Pivot-Based Bilingual Dictionary Induction
UNESCO estimates that, if nothing is done, half of the over 6,000 plus languages spoken today will disappear by the end of this century. Consequently, humanity would lose cultural heritage and ancestral knowledge embedded, in particular, in indigineous languages. Enriching the language resource is one of the way to prevent the language extinction. A pivot-based bilingual dictionary induction is the most convenient method to create bilingual dictionary for a low-resource language, i.e., a language that has inadequate language resources for computational linguistics. When two bilingual dictionaries Malay-Indonesian and Indonesian-Minangkabau are connected via the pivot language Indonesian to induce dictionary Malay-Minangkabau, sometimes the precision could be very low (0.36) due to polysemy of the pivot word as shown in Figure 1. A way to prune incorrect translation pair candidates is the research challenge on pivot-based bilingual dictionary induction approach.

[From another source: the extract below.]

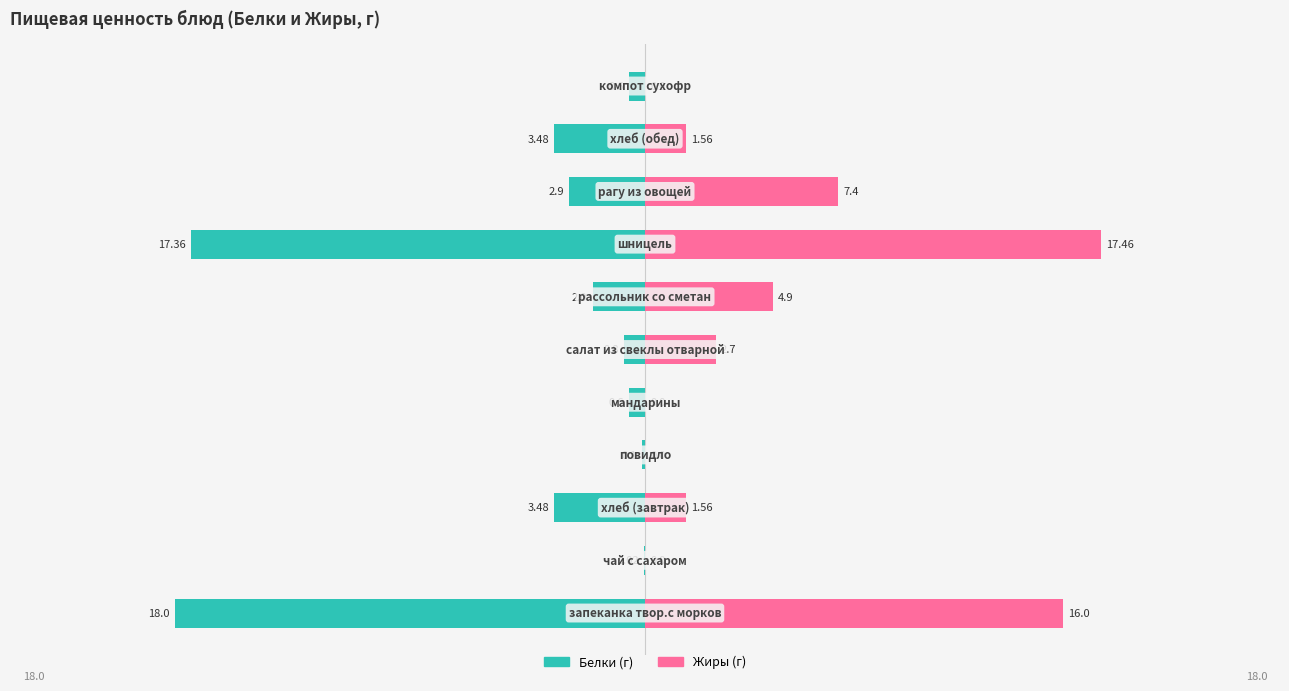

How many data points in Белки are less than -2?

5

Figure 1. Example of Pivot-based Bilingual Dictionary Induction
The first work on pivot-based bilingual dictionary induction is inverse consultation method that identifies equivalent candidates of source language words in target language by consulting dictionary source-pivot and pivot-target. These equivalent candidates will be looked up and compared in the inverse dictionary target-source. Unfortunately, for some low-resource languages, it is often difficult to find machine-readable inverse dictionaries to identify and eliminate the erroneous translation pair candidates.

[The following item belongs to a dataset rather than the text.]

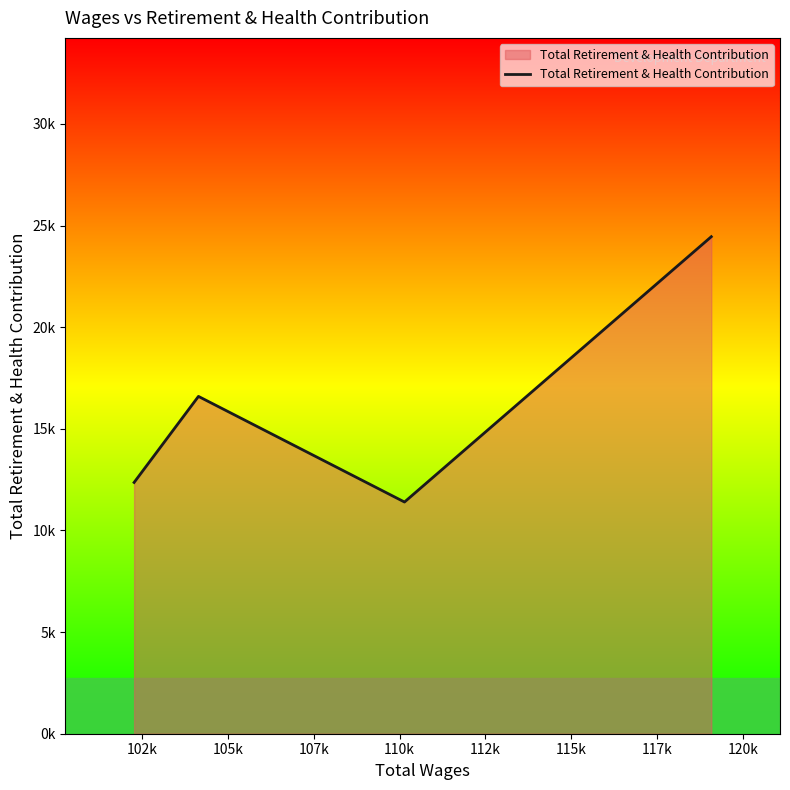

What is the difference between the maximum and minimum values?

13052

Inspired by inverse consultation method, our team proposed to treat pivot-based bilingual dictionary induction as an optimization problem. The pruning process involving a set of constraints and heuristics rather than inverse dictionaries. The assumption was that lexicons of closely-related languages offer instances of one-to-one mapping and share a significant number of cognates (words with similar spelling/form and meaning originating from the same root language). To be a one-to-one pair, source language word and target language word should be symmetrically connected via pivot word(s). Some new edges can be added to the graph if no symmetrically connected pair available with some cost to be paid based on some defined heuristics. However, this so called one-to-one approach that prioritize precision lead to a low recall, since many other potential translation pair candidates are ignored.
Therefore, we generalized the constraint-based bilingual dictionary induction by extending constraints and translation pair candidates from the one-to-one approach to attain higher recall while maintaining a good precision. Firstly, we identify one-to-one cognates by incorporating more constraints and heuristics to improve the precision. We then identify the cognates’ synonyms to obtain many-to-many translation pairs. In each step, we can obtain more cognate and cognate synonym pair candidates by iterating the n-cycle symmetry assumption until all possible translation pair candidates have been reached. After conducting some experiments, we found out that our generalized approach works better on a closer related languages and outperformed the inverse consultation and one-to-one approach.